Saat Matahari Mati, Apakah Itu Kiamat?

Saat Matahari Mati, Apakah Itu Kiamat?
Saat Matahari Mati, Apakah Itu Kiamat? (Foto: Paul Andrew via Daily Mail)

Riauaktual.com - Perisai magnet Bumi tidak selamanya kuat melindungi planet kita. Angin Matahari akan semakin kuat menghantam saat bintang di pusat Tata Surya ini akhirnya mati. Ketika hal itu terjadi, ilmuwan tidak menyebut kiamat adalah akhir segalanya, melainkan akan muncul kehidupan baru di planet yang juga baru.

Dalam sebuah penelitian yang diterbitkan 21 Juli 2021 di jurnal Monthly Notices of the Royal Astronomical Society, sekelompok tim astronom menghitung bagaimana intensitas angin Matahari akan berevolusi selama 5 miliar tahun ke depan, ketika bintang kita tersebut kehabisan energi bahan bakar hidrogen untuk membakar dan membengkak menjadi raksasa merah yang luar biasa.

Ketika itu, angin Matahari akan menjadi sangat kuat sehingga akan mengikis perisai magnet Bumi hingga habis tak bersisa. Setelah itu, sebagian besar atmosfer planet kita akan tertiup ke luar angkasa. Kehidupan apa pun di Bumi yang berhasil bertahan hingga saat itu, akan musnah.

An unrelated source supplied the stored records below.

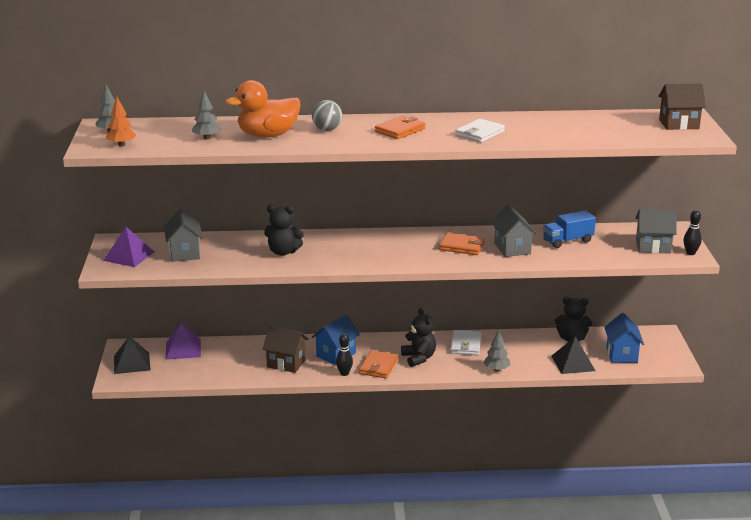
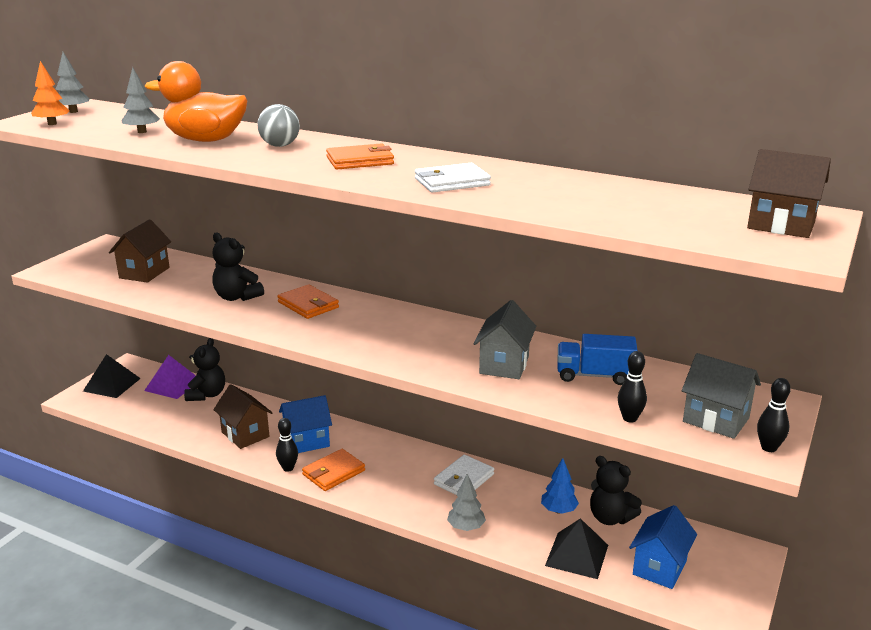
camera: 30 degrees right, 0 degrees up
(129, 256) = (93, 262): purple pyramid -> none
(184, 253) = (144, 273): grey house -> brown house
(419, 358) = (390, 478): black teddy bear -> black teddy bear (207, 395)
(462, 246) = (443, 345): orange wallet -> orange wallet (308, 305)
(539, 344) = (558, 510): none -> blue tree
(611, 258) = (629, 418): none -> black bowling pin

"Kita tahu bahwa angin Matahari di masa lalu mengikis atmosfer Mars. Tidak seperti Bumi, Mars tidak memiliki magnetosfer skala besar yang bisa melindunginya," kata rekan penulis studi Aline Vidotto, astrofisikawan di Trinity College Dublin, Irlandia.

"Apa yang tidak kami duga adalah bahwa angin Matahari di masa depan dapat merusak planet, termasuk yang dilindungi oleh medan magnet seperti Bumi," sambungnya, seperti dikutip dari Live Science, Rabu (15/9/2021).

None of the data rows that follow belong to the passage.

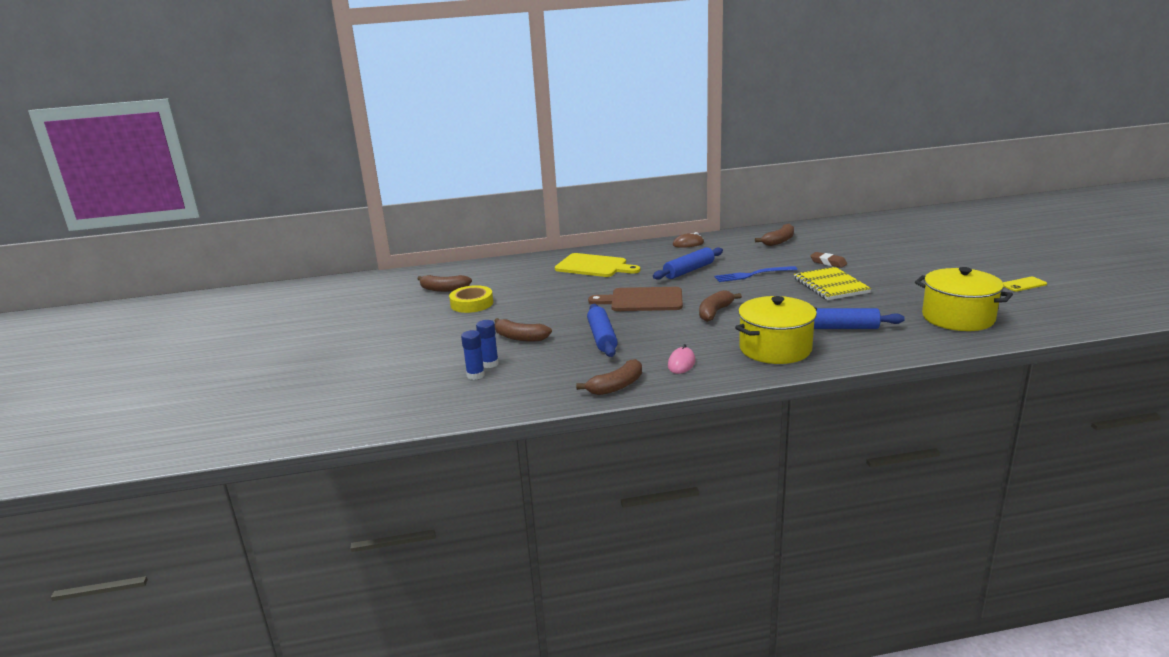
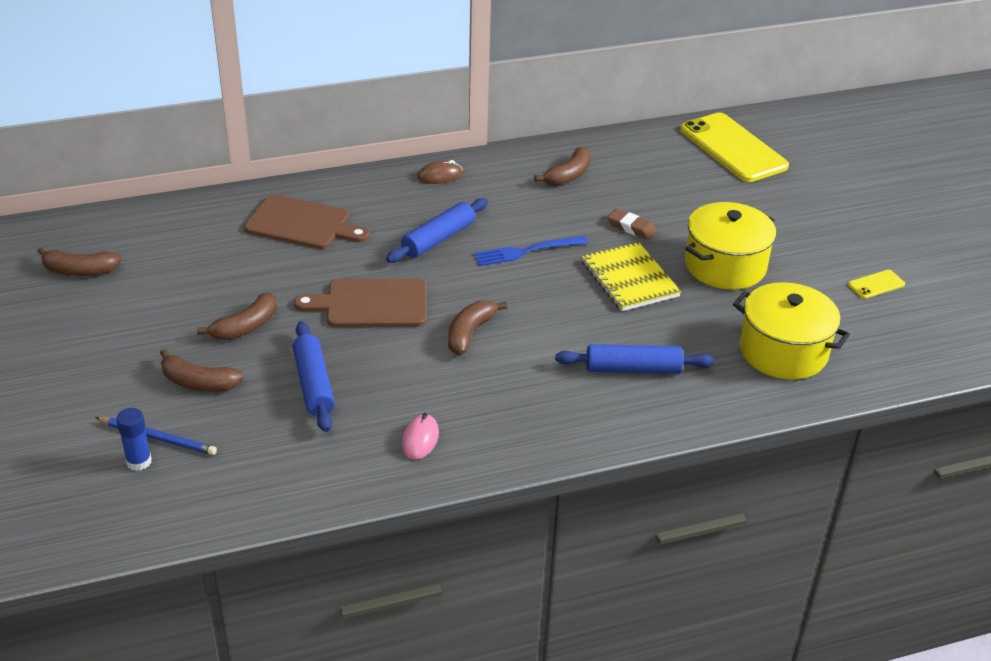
camera: 10 degrees left, 15 degrees up
(472, 304) = (124, 305): yellow tape -> none
(490, 364) = (157, 438): blue glue stick -> blue pencil
(594, 266) = (302, 224): yellow cutting board -> brown cutting board
(616, 386) = (333, 484): brown banana -> brown banana (246, 327)
(775, 349) = (544, 411): yellow pot -> yellow pot (725, 266)
(896, 226) = (733, 148): none -> yellow phone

Kiamat Bumi dan kehidupan baru

Miliaran tahun dari sekarang, Matahari kita, seperti semua bintang di alam semesta, pada akhirnya akan kehabisan hidrogen yang memicu reaksi nuklir di intinya. Tanpa bahan bakar ini, inti Matahari akan mulai berkontraksi di bawah gravitasinya sendiri, sementara lapisan luar bintang mulai mengembang. Akhirnya, Matahari akan menjadi bola merah besar yang radiusnya meluas jutaan mil di luar batas-batasnya saat ini.

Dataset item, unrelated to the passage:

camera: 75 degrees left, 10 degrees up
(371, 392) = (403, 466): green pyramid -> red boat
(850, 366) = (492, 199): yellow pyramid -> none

Saat atmosfer luar Matahari mengembang, ia akan menembus setiap planet yang dilaluinya. Merkurius dan Venus hampir pasti akan ikut lenyap dan kemungkinan besar Bumi juga. Setelah satu miliar tahun atau lebih berekspansi, Matahari pun akan runtuh kemudian mengerdil. Inilah napas terakhir Matahari hingga nantinya akan samar-samar membara selama beberapa miliar tahun hingga akhirnya hanya bisa berkedip-kedip sepenuhnya.

Berdasarkan model magnetosfer, setiap planet selalu 'dihancurkan' oleh intensitas angin Matahari. Satu-satunya cara bagi sebuah planet untuk mempertahankan medan magnetnya sepanjang seluruh perjalanan evolusi bintang adalah jika planet itu memiliki medan magnet 100 kali lebih kuat dari Jupiter saat ini, atau 1.000 kali lebih kuat dari Bumi.

"Studi ini menunjukkan kesulitan sebuah planet mempertahankan magnetosfer pelindungnya di seluruh fase cabang raksasa evolusi bintang," kata penulis utama studi Dimitri Veras, seorang astrofisikawan di University of Warwick di Inggris.

Alhasil, selain menjadi pengingat bahwa kehidupan di Bumi akan kiamat, penelitian ini berimplikasi pada pencarian kehidupan di luar Bumi. Beberapa astronom berpikir bahwa bintang kerdil putih berpotensi menampung planet yang dapat dihuni di orbitnya, sebagian karena bintang 'mati' ini tidak menghasilkan angin Matahari.

Jadi, jika kehidupan memang ada di planet mirip Bumi di sekitar bintang kerdil putih, maka kehidupan itu pasti berevolusi setelah 'fase bola raksasa merah' dari bintang itu berakhir.

Dengan kata lain, sangat tidak mungkin kehidupan di planet mana pun dapat bertahan dari kematian Mataharinya. Namun, kemungkinan kehidupan baru dapat muncul dari debu-debu lama begitu Matahari menyusut dan berhenti melepaskan angin kencang. Kemungkinan, untuk beberapa planet di luar sana di alam semesta, itu artinya terbentuk sebuah kehidupan baru seperti di Bumi.